Screening: Trisha Baga’s Mollusca & The Pelvic Floor (2018)

Wednesday, March 6, 2019 - 4:30pm
The Loria Center
190 York Street, Room 351
New Haven , CT
Connecticut

Followed by Q&A session with the artist, moderated by Prof. Pamela M. Lee

Wednesday, March 6 at 4:30pm

Loria Center 351 (190 York Street, New Haven)

RSVP essential: email lucy.hunter@yale.edu with subject line “Trisha Baga”

PLEASE NOTE: SEATING IS LIMITED.

The History of Art Department at Yale University is pleased to host the artist Trisha Baga for a screening of her 2018 two-channel video work, Mollusca & The Pelvic Floor, followed by a Q&A session modified by Prof. Pamela M. Lee. Baga’s screening is the inaugural event of the Art and Media Project, a multi-year series of lectures and publications organized by Prof. Lee.

Mollusca & The Pelvic Floor  ”examines language, technology, identity, and intimacy, through an expanding and contracting scope that ranges from galactic footage sourced from the sci-fi movie Contact, to video of intimate minutia such as Baga’s toes peeking out from a bathtub, an image echoed in a pair of small ceramic sculptures on the floor. Mollusca & The Pelvic Floor loosely narrates Baga’s increasingly intimate relationship with Mollusca—the name and prompt Baga has given to the virtual assistant more commonly known as Alexa. Baga’s entanglement with Mollusca eventually becomes embodiment, narrated by descriptions of metamorphosis and inter-species contact from Octavia Butler’s Imago, Dan Brown’s Origin, and Michael Chrichton’s Sphere. Orchestrated between two projectors, which spill across the gallery floor, the video’s wild shifts in narrative scope are compounded by the elastic space Baga achieves with 3D video and layered audio.” (Description courtesy Greene Naftali.)

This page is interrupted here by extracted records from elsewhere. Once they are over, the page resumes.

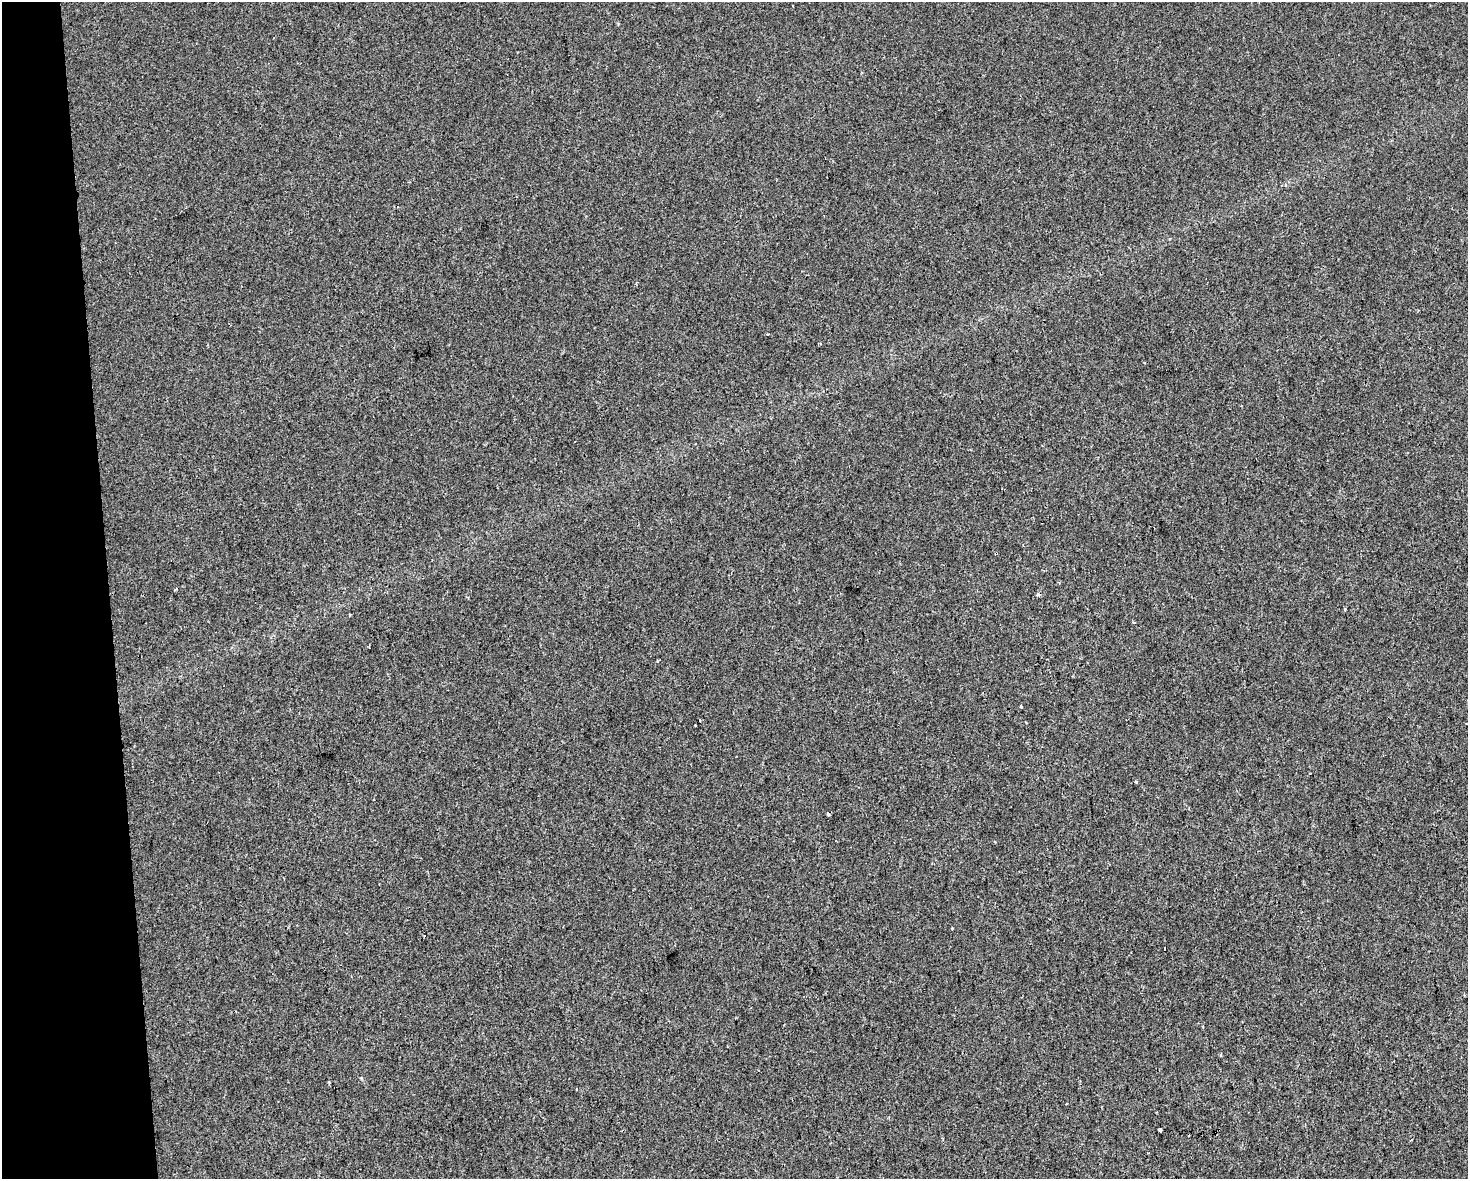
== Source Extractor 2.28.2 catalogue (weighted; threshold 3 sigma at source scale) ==
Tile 4 of 3 x 4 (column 1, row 2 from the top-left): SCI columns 17-1482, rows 2357-3533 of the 4473 x 4711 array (HDU 1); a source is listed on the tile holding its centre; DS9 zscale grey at full resolution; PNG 1470 x 1181 px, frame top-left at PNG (2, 2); no overlay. Shown black and unused: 7% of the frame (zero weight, under 2 of 3 exposures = <1% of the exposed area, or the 3 px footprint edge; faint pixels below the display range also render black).
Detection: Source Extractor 2.28.2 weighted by HDU 2 'WHT'; one run over the whole footprint, this tile lists its part. Background -6.59e-04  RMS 0.0042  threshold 0.0191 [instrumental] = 3 sigma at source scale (4.5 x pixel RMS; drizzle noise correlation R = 1.50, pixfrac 1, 0.0396/0.0396 arcsec/px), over >= 5 px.
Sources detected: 15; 4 cosmic-ray / hot-pixel residue — not listed; the other 11 listed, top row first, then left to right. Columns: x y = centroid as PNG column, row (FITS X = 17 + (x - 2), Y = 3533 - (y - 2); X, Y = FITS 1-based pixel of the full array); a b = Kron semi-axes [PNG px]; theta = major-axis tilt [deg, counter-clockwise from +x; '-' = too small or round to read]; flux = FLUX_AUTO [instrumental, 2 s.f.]
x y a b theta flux
1144 363 3 3 - 0.49
176 589 4 2 - 0.46
1345 609 3 2 - 1.2
657 661 4 2 - 0.33
1021 706 3 2 - 0.53
1136 781 3 3 - 0.98
994 842 3 2 - 0.3
952 928 3 3 - 0.55
1164 949 3 2 - 0.59
329 1082 3 3 - 0.66
1160 1130 4 3 - 7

Trisha Baga lives and works in New York. Recent solo exhibitions include Mollusca & The Pelvic Floor, Greene Naftali, New York (2018); Biologue, Gallery TPW, Toronto (2018); Trisha Baga: CCC, Carpenter Center for the Visual Arts, Harvard College, Cambridge (2017); Biologue, 356 Mission Road, Los Angeles; Greene Naftali, New York (2015); Zabludowicz Collection, London (2014); Gio Marconi, Milan (2014) (cut); Peep-Hole, Milan (2013); Societe, Berlin (2013); Whitney Museum of American Art, New York (2012); and Greene Naftali, New York (2011). Her work belongs to the collection of the Whitney Museum of American Art, New York; Zabludowicz Collection, London/New York/Sarvisalo; Julia Stoschek Collection, Düsseldorf; Museum für Moderne Kunst, Frankfurt am Main; Moderna Museet, Stockholm; Aïshti Foundation, Beirut; and the Museum of Modern and Contemporary Art of Trento and Roverto.

About the Art and Media Project (AMP)
AMP is a platform for artists, scholars, curators and critics to reflect upon the most pressing questions informing the relationship between art, media and technology today. Each year of the program will be devoted to a single theme, explored from diverse perspectives and approaches, followed by a publication showcasing the results of our collective findings.

Our theme this academic year is Gender Technologies and Intersectional Code. Some 35 years after Donna Haraway published her groundbreaking manifesto on feminism and cyborg subjectivity, the topic of gender, media and technology has acquired greater significance and urgency relative to race, ethnicity, ability and sexuality.